I set some rules for myself to triage the daunting piles of stuff to be moved. First, pants more than four inches smaller than my current waist are basically just a memory of days gone by and actually have no chance of ever returning to active service, so I ditched all 43 pair of them. Next came the novelty shirts, these are shirts that seemed really cool when I bought them, but a buttoned-down, short-sleeve embossed with a checkerboard of leaping Marlin is only super-sharp for so long.

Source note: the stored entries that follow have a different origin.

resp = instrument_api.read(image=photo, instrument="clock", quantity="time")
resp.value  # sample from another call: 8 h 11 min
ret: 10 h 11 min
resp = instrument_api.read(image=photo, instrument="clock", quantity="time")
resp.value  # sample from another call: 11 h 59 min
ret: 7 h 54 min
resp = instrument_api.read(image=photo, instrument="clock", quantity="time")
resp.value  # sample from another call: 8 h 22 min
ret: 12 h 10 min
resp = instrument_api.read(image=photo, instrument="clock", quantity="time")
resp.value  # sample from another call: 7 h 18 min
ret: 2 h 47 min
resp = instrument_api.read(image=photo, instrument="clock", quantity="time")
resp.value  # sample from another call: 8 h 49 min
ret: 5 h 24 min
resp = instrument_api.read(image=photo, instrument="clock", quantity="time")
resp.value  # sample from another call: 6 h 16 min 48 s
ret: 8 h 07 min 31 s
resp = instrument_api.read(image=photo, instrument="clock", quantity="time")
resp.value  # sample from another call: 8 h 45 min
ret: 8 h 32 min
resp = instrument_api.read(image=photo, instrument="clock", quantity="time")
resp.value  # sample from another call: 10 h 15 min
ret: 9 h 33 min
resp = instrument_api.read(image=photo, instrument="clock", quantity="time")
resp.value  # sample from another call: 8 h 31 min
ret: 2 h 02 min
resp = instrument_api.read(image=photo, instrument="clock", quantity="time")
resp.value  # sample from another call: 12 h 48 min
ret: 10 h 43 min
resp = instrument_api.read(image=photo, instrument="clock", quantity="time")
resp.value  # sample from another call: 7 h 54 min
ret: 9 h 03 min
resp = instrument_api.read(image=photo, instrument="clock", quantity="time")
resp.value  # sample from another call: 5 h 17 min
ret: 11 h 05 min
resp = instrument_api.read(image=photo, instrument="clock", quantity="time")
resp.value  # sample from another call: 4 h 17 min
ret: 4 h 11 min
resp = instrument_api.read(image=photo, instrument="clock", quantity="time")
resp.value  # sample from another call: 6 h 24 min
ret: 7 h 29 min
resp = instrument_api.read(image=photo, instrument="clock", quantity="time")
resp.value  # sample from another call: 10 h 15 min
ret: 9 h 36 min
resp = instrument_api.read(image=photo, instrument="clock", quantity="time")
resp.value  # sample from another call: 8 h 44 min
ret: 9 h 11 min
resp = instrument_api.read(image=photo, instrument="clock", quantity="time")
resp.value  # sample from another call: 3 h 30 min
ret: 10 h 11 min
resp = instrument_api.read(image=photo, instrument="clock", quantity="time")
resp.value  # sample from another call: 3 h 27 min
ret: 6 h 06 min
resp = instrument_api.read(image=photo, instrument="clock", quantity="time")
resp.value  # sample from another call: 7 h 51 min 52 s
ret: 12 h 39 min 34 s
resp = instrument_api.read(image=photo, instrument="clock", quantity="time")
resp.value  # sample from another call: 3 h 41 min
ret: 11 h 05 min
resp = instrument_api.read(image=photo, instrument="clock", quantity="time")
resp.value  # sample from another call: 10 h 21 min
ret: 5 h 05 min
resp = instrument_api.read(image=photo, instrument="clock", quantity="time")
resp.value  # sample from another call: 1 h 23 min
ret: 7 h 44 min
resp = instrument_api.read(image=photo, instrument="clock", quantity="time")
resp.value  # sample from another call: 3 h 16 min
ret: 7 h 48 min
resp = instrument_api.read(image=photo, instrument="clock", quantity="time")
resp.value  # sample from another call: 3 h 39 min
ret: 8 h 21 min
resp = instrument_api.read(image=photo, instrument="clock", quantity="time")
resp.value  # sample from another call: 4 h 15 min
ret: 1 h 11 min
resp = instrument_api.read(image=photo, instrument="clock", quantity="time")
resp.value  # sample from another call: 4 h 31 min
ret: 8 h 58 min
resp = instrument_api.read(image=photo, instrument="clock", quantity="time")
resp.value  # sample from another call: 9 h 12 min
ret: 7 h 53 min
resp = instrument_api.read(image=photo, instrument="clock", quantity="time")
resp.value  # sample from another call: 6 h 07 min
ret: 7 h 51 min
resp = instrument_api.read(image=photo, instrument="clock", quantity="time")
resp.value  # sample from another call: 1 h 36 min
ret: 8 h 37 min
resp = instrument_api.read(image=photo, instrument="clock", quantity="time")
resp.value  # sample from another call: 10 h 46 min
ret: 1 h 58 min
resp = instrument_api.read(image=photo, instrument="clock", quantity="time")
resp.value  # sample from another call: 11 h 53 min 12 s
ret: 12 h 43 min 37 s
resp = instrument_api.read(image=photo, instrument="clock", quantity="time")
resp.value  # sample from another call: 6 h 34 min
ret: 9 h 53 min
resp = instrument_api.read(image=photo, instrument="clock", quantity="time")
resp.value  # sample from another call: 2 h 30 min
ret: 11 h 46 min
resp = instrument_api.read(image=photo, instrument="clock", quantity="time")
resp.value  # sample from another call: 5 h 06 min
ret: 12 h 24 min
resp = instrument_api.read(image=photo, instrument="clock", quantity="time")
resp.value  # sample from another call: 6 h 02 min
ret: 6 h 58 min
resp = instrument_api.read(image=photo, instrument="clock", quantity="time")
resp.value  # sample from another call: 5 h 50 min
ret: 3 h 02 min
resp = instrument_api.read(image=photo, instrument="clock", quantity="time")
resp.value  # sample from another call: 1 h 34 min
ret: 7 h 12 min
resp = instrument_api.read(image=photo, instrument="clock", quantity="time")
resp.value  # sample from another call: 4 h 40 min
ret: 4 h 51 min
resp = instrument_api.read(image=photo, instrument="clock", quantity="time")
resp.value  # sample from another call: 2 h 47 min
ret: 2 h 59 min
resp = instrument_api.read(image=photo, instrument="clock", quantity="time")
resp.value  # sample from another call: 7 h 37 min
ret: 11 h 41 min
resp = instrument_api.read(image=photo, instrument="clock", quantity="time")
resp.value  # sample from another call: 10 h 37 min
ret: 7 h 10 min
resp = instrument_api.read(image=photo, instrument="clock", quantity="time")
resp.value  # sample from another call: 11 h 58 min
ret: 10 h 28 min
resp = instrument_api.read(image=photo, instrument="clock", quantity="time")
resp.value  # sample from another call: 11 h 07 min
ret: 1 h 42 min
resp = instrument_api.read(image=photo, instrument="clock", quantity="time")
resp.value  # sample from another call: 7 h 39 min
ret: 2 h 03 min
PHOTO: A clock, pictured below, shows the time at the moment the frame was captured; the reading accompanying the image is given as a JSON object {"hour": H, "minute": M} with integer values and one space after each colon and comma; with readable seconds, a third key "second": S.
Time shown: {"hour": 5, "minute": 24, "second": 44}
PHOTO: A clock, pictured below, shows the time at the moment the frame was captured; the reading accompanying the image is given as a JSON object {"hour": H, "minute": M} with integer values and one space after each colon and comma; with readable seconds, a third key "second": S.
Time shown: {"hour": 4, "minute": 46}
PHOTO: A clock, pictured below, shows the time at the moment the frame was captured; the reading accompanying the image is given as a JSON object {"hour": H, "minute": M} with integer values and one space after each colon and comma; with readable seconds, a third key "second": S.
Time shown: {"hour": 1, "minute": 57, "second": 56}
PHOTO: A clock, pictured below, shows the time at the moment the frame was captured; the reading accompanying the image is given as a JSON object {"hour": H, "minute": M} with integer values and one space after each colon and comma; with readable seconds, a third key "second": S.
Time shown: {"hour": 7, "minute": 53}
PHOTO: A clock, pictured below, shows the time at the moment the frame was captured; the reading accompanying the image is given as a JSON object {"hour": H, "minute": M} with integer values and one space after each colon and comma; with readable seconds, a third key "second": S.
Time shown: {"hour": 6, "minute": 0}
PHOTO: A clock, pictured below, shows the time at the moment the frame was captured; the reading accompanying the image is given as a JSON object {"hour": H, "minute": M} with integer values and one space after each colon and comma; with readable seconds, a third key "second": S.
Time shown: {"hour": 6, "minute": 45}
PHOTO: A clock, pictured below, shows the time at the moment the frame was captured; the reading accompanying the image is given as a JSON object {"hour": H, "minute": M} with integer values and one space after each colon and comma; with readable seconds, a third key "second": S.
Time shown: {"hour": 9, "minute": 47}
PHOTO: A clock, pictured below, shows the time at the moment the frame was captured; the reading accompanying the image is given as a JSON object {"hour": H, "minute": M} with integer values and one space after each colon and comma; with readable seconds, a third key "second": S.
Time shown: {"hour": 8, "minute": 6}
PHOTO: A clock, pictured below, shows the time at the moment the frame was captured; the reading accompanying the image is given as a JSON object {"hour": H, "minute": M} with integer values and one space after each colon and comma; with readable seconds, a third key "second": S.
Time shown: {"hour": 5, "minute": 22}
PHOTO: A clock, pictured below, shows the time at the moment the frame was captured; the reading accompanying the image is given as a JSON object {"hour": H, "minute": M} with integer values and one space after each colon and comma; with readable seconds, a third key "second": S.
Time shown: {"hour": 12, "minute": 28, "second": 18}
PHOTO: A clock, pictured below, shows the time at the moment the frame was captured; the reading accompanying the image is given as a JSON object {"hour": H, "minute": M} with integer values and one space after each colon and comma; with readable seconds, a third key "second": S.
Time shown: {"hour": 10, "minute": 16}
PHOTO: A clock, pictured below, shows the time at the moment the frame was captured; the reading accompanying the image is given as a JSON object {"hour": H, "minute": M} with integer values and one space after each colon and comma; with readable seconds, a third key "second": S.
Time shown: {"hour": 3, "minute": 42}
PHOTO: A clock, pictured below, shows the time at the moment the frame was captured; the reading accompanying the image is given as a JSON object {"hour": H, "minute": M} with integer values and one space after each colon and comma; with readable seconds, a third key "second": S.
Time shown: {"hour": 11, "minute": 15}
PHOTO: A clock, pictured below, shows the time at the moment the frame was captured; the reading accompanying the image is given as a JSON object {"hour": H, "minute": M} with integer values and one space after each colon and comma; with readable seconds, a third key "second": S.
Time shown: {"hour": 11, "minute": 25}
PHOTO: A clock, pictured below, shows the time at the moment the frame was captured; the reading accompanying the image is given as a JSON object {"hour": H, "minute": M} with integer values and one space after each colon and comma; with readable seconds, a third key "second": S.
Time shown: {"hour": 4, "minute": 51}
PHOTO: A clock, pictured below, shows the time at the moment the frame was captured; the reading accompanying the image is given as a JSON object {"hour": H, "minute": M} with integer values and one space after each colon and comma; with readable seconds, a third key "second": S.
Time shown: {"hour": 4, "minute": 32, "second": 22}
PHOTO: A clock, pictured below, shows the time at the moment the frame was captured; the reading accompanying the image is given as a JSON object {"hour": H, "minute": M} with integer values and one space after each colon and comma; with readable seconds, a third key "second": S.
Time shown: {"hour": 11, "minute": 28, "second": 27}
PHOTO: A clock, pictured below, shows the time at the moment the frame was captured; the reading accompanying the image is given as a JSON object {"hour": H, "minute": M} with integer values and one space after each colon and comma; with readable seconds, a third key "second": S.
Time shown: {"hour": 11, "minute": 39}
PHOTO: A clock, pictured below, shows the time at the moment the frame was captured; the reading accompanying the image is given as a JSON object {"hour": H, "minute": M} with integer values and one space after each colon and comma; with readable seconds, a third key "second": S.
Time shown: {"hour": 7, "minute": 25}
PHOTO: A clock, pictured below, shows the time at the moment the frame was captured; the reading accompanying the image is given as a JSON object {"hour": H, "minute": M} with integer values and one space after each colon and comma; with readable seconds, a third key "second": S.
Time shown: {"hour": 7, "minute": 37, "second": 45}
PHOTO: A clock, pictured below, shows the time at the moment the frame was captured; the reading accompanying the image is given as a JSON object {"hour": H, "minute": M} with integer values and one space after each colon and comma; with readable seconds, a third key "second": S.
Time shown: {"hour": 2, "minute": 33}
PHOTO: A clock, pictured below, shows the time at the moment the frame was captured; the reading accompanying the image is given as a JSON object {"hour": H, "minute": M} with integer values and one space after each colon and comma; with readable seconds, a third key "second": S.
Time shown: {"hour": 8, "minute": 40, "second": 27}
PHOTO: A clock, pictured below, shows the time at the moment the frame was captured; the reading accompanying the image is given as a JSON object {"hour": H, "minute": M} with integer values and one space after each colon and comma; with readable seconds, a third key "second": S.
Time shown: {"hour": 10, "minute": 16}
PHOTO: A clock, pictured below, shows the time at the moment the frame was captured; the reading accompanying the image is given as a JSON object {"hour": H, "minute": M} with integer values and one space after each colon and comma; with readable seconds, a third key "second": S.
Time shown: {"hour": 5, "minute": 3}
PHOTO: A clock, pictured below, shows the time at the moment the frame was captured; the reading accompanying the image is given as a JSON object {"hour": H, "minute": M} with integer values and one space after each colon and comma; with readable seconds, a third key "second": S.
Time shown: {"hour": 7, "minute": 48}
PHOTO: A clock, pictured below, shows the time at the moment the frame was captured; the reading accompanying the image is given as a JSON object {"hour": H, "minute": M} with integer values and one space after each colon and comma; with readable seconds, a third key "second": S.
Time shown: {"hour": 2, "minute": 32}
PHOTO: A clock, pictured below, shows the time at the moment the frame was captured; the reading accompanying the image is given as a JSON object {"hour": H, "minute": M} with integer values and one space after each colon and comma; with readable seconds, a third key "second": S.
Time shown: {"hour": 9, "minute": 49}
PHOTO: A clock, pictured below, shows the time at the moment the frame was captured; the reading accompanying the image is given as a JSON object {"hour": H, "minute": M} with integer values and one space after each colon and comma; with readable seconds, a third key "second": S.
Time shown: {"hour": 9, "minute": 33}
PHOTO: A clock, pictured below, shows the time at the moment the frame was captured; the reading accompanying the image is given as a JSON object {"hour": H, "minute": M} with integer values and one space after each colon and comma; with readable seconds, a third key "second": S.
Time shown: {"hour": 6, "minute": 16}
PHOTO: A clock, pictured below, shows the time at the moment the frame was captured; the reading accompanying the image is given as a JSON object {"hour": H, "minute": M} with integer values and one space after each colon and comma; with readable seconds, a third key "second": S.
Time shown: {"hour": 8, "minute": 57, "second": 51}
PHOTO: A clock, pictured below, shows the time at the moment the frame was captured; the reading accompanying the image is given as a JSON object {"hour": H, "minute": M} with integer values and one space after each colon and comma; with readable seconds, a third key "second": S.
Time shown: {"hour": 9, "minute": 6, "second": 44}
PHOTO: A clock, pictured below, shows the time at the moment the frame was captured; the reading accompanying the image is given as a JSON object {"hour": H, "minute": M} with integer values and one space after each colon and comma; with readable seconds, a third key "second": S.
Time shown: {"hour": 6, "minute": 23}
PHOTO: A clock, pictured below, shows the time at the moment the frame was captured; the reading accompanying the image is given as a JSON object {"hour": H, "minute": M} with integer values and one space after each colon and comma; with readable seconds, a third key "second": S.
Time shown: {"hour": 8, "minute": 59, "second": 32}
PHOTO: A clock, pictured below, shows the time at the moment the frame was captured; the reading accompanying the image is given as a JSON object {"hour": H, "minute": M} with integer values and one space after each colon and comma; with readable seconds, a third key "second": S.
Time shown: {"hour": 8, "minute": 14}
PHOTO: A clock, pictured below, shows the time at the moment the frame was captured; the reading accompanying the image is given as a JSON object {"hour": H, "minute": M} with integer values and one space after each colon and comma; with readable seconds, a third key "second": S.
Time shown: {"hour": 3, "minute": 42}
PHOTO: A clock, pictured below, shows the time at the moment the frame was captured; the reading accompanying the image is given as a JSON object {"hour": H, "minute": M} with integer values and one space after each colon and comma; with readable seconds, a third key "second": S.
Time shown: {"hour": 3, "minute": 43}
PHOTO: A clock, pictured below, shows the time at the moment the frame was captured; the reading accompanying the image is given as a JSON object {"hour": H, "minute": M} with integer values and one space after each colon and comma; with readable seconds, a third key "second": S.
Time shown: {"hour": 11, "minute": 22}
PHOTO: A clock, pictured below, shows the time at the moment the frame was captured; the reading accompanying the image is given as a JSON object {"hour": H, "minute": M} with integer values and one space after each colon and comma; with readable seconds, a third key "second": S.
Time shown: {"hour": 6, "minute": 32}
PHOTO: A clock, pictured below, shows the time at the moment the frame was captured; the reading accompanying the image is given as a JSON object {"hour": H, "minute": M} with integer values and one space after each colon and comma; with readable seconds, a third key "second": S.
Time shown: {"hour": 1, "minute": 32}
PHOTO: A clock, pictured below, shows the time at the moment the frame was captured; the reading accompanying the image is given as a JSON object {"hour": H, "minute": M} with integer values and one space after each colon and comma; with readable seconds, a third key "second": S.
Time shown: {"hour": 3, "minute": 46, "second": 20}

Next came the hat collection. The collection basically consists of baseball style caps with a cowboy hat, Irish Tam and lime green bucket hat thrown in just in case I need to look stupid at a moment’s notice. The stupid hats take up very little space in comparison to the burgeoning coffers of my cap collection. It seems that every event that happens these days has to be documented by a baseball cap, and I seem to have at least one of each of these.
The easiest to cull through were the tiny beanie-sized ones advertising some product or event that has long since faded from memory. The hardest were my John Deere hats. My John Deere hat collection had to be culled through not because of the space they would take up in our new house, but because Ashton Kutcher and the nation’s wannabees decided they would make a fashion statement and ruin something I hold deere, uh, I mean “dear.” My grandfather and ancestors were all farmers and I started wearing John Deere hats as a little boy to be more like Grandpa.
Believe me, my grandfather could have worn a stuffed Emu on his head and I would have had to sort through a collection of Emu hats last week. I wore the green hats for many years to honor Grandpa and the green tractors he ran for so many years, and I collected a lot of them, but now they just sit idle in the closet all because of a punk kid who gets his action from older chicks.
The next items on the chopping block were VCR tapes. The hours I spent watching old unlabeled VHS tapes trying to figure out why I thought particular television shows or movies were worth taping gave me time to dwell on the bad entertainment taste of my youth. The final area I did some serious pre-move culling in was the junk drawer.
I think almost every home in America has one of these, most of the time the junk drawer is in the kitchen and is home to every item that can’t fit in elsewhere. Junk drawers may begin as a home for Scotch tape, batteries and pet medicines, but soon become home to so much more. In our junk drawer I had a huge collection of soy and duck sauce from our local Chinese food restaurant. What I had planned for a gallon and a half of individually packaged Asian seasonings I don’t know, but they had a home in the junk drawer.
Clothespins, paper clips and rubber bands also had a strong showing in the junk drawer and I had a really hard time of throwing them away for some reason. Refrigerator magnets and pieces of paper with phone numbers scribbled on them held a pretty sizable duchy in junk drawer land as well. The almost primal need for a junk drawer has proven itself to me though. While I threw away a lot of junk and abandoned the old house’s junk drawer, its spirit followed me to the new house and another junk drawer has started just a week into our life in the new house.
The cleansing nature of having to move has helped pare back our possessions to not quite a nomad level, but at least a little moss was shaken free. The problem, though, is it just leaves more space to re-accumulate new crap.
Sean Sullivan has a gallon of soy sauce available to the highest bidder.